What Happens Behind the Scenes
The Skill automatically:
- Extracts product data via BrowserAct API
- Analyzes specifications, reviews, and visual strategies
- Identifies competitor moats and vulnerabilities
- Generates structured reports (JSON, CSV, Markdown)
The process feels conversational because it is. Skills operate behind the scenes, seamlessly integrated into the agent's capabilities.

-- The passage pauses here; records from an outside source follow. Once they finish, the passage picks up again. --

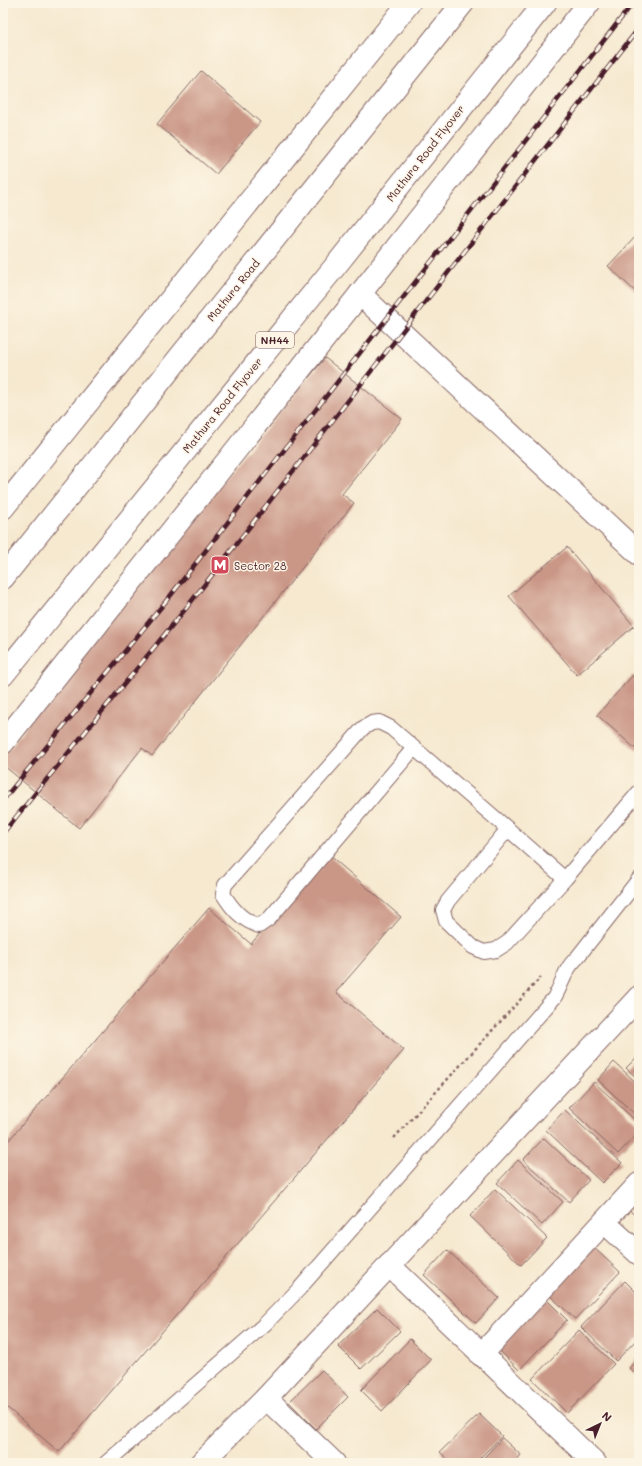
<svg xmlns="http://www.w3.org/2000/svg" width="642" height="1466" viewBox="0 0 642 1466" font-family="Mali,sans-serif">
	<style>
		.building { fill: #ca9787 }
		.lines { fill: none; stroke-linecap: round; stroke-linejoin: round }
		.service-casing { stroke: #866665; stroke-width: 16 }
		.minor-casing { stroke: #866665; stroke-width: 24 }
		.tertiary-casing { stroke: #866665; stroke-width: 24 }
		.secondary-casing { stroke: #866665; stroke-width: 24 }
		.trunk-casing { stroke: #866665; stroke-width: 24 }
		.path { stroke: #866665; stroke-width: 2.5; stroke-dasharray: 3 3; stroke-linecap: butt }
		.service { stroke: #fff; stroke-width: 14 }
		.minor { stroke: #fff; stroke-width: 22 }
		.tertiary { stroke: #fff; stroke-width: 22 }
		.secondary { stroke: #fff; stroke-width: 22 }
		.trunk { stroke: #fff; stroke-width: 22 }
		.rail-casing { stroke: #4a1f2b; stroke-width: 4.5 }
		.rail { stroke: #fcf5e5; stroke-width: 3; stroke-dasharray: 9; stroke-linecap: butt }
		.labels { text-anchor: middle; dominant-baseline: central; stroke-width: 3; stroke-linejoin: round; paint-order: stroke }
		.shield { fill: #fcf5e5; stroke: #7f5f63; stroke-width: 1 }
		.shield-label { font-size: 10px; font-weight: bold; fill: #4a1f2b }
		.street-label { font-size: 11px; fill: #4a1f2b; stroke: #fcf5e5 }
		.poi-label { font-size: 11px; fill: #4a1f2b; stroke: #fcf5e5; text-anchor: start }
	</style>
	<rect width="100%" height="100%" fill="#fcf5e5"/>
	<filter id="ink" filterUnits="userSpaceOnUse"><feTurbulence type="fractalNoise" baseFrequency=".025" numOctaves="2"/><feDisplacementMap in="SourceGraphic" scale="8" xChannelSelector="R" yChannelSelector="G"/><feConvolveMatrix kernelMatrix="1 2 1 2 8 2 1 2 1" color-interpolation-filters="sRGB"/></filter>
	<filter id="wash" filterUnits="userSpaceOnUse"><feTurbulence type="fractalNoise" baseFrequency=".012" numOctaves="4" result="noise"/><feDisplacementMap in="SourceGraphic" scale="16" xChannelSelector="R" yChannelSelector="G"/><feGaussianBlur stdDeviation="0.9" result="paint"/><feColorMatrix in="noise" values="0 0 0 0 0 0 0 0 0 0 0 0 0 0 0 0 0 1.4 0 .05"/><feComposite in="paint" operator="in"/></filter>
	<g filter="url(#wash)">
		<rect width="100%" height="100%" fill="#f6e9d0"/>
		<g id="blocks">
			<g class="building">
				<path d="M201,71L260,122L216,174L157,124Z"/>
				<path d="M639,233V295L608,266Z"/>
				<path d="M325,358L402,419L342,494L354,503L152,756L142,748L79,828L3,765V758L73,660Z"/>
				<path d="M567,547L634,626L577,675L509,596Z"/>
				<path d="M633,675L639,681V748L637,750L597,715Z"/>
				<path d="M328,854L401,917L336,992L404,1050L59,1452L3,1404V1147L209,908L251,944Z"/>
				<path d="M639,1055V1080L626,1068Z"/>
				<path d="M614,1062L639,1085V1118L598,1080Z"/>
				<path d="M594,1082L639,1124V1132L618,1154L569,1108Z"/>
				<path d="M565,1110L622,1163L602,1183L546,1130Z"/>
				<path d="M544,1138L589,1180L569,1202L523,1160Z"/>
				<path d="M518,1160L563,1202L542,1225L497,1183Z"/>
				<path d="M495,1189L547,1238L521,1265L470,1216Z"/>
				<path d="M639,1196V1219L627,1208Z"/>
				<path d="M592,1246L620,1272L575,1319L547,1293Z"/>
				<path d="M447,1250L499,1298L476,1323L424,1275Z"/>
				<path d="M625,1281L639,1295V1337L616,1361L581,1327Z"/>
				<path d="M541,1294L567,1320L519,1370L493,1344Z"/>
				<path d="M377,1308L400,1331L361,1369L338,1346Z"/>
				<path d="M579,1330L614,1364L567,1413L532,1379Z"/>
				<path d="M410,1339L431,1360L382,1411L361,1390Z"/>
				<path d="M639,1357V1377L629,1368Z"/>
				<path d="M322,1370L348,1397L316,1429L289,1402Z"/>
				<path d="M479,1414L502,1436L475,1463H452L440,1452Z"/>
				<path d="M502,1438L521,1455L514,1463H479Z"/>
			</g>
		</g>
	</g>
	<g filter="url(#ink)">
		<use href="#blocks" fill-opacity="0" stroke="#866665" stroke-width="1"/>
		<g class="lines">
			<defs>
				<g id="service">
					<path d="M414,748L269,919L259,926C242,920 233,910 223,894L225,885L363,728L372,723L379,722L391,728L508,829"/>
					<path d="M565,879L508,829L448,901L443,910L446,921L473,947L484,952L496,950L507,943L565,879L639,792"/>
					<path d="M106,1463L265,1324L300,1288L554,998C562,985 565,968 576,959L639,879"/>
				</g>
				<g id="minor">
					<path d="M604,1222L639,1254"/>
					<path d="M389,1265L595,1463"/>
					<path d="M481,1355L639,1184"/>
					<path d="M266,1398L334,1463"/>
					<path d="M201,1463L266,1398L639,997"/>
				</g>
				<path id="tertiary" d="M360,294L639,554"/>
				<g id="secondary">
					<path d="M3,508L409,3"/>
					<path d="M3,743L360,294L589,3"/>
				</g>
				<g id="trunk">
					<path d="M3,578L463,3"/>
					<path d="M3,675L333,269L545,3"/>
				</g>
			</defs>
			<use href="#service" class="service-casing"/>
			<use href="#minor" class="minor-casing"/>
			<use href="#tertiary" class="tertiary-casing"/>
			<use href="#secondary" class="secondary-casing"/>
			<use href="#trunk" class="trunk-casing"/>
			<path class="path" d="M394,1138L541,977"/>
			<use href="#service" class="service"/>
			<use href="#minor" class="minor"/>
			<use href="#tertiary" class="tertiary"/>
			<use href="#secondary" class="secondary"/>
			<use href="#trunk" class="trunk"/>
			<defs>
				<g id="rail">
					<path d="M3,800L171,595L633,3"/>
					<path d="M3,833L187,607L639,28"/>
				</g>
			</defs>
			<use href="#rail" class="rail-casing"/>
			<use href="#rail" class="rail"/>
		</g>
	</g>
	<defs>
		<symbol id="metro-square" viewBox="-11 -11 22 22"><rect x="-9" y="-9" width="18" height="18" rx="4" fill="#d1495b" stroke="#fcf5e5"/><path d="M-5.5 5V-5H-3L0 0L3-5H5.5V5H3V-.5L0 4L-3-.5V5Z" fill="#fff"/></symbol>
	</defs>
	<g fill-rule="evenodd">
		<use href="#metro-square" x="209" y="554" width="22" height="22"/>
	</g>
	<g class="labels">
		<rect class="shield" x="256" y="332" width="38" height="16" rx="3"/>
		<g class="shield-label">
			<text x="275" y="340">NH44</text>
		</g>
		<g class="street-label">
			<text transform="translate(425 153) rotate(-52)">Mathura Road Flyover</text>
			<text transform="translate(233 290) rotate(-51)">Mathura Road</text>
			<text transform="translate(222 405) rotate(-51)">Mathura Road Flyover</text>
		</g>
		<g class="poi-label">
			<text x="234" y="565">Sector 28</text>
		</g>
	</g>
	<rect width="642" height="1466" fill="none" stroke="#fcf5e5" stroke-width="16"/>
	<g transform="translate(600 1424) rotate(43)" stroke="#fcf5e5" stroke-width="3" paint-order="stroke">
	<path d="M0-3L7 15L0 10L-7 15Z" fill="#4a1f2b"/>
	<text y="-6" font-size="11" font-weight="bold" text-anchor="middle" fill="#4a1f2b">N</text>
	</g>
</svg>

Ready to try it yourself? Sign up for a free BrowserAct account, grab your API key, and start analyzing Amazon competitors in minutes.
Get Started Today
The best way to understand Skills isn't reading about them—it's building one. Here's your action plan:
- Install the skill-creator Skill using either installation method above
- Identify ONE repetitive task you do regularly:
- Screening trending topics
- Analyzing competitor products
- Summarizing articles or links
- Extracting data from websites
- Formatting and processing data
- Create your first Skill to automate that task
- Run it and experience the moment it works
- Feel the power of reusability
After completing your first Skill, you'll immediately start thinking about the second one. Then the third. Eventually, you'll want to systematize all your repetitive processes.
That progression leads to a transformative state: freedom to create rather than execute.
Conclusion
Skills represent a fundamental shift in how we work with AI agents. Instead of giving constant instructions, you create reusable capability packages. The agent references them independently, executes reliably, and iterates autonomously. You say less. They deliver more.
For web automation tasks—competitor analysis, data extraction, monitoring—Skills become even more powerful when combined with tools like BrowserAct. The Amazon Competitor Analyzer we showed earlier demonstrates this: reusable workflows plus browser automation.
Start analyzing your competitors today. Install skill-creator and package one repetitive task. Screen trends, analyze competitors, or transform data—pick one and build it.
When it runs successfully, you'll understand: Skills are about reusability.
Tomorrow you'll build your second Skill. The day after, your third. Eventually, you'll systematize everything.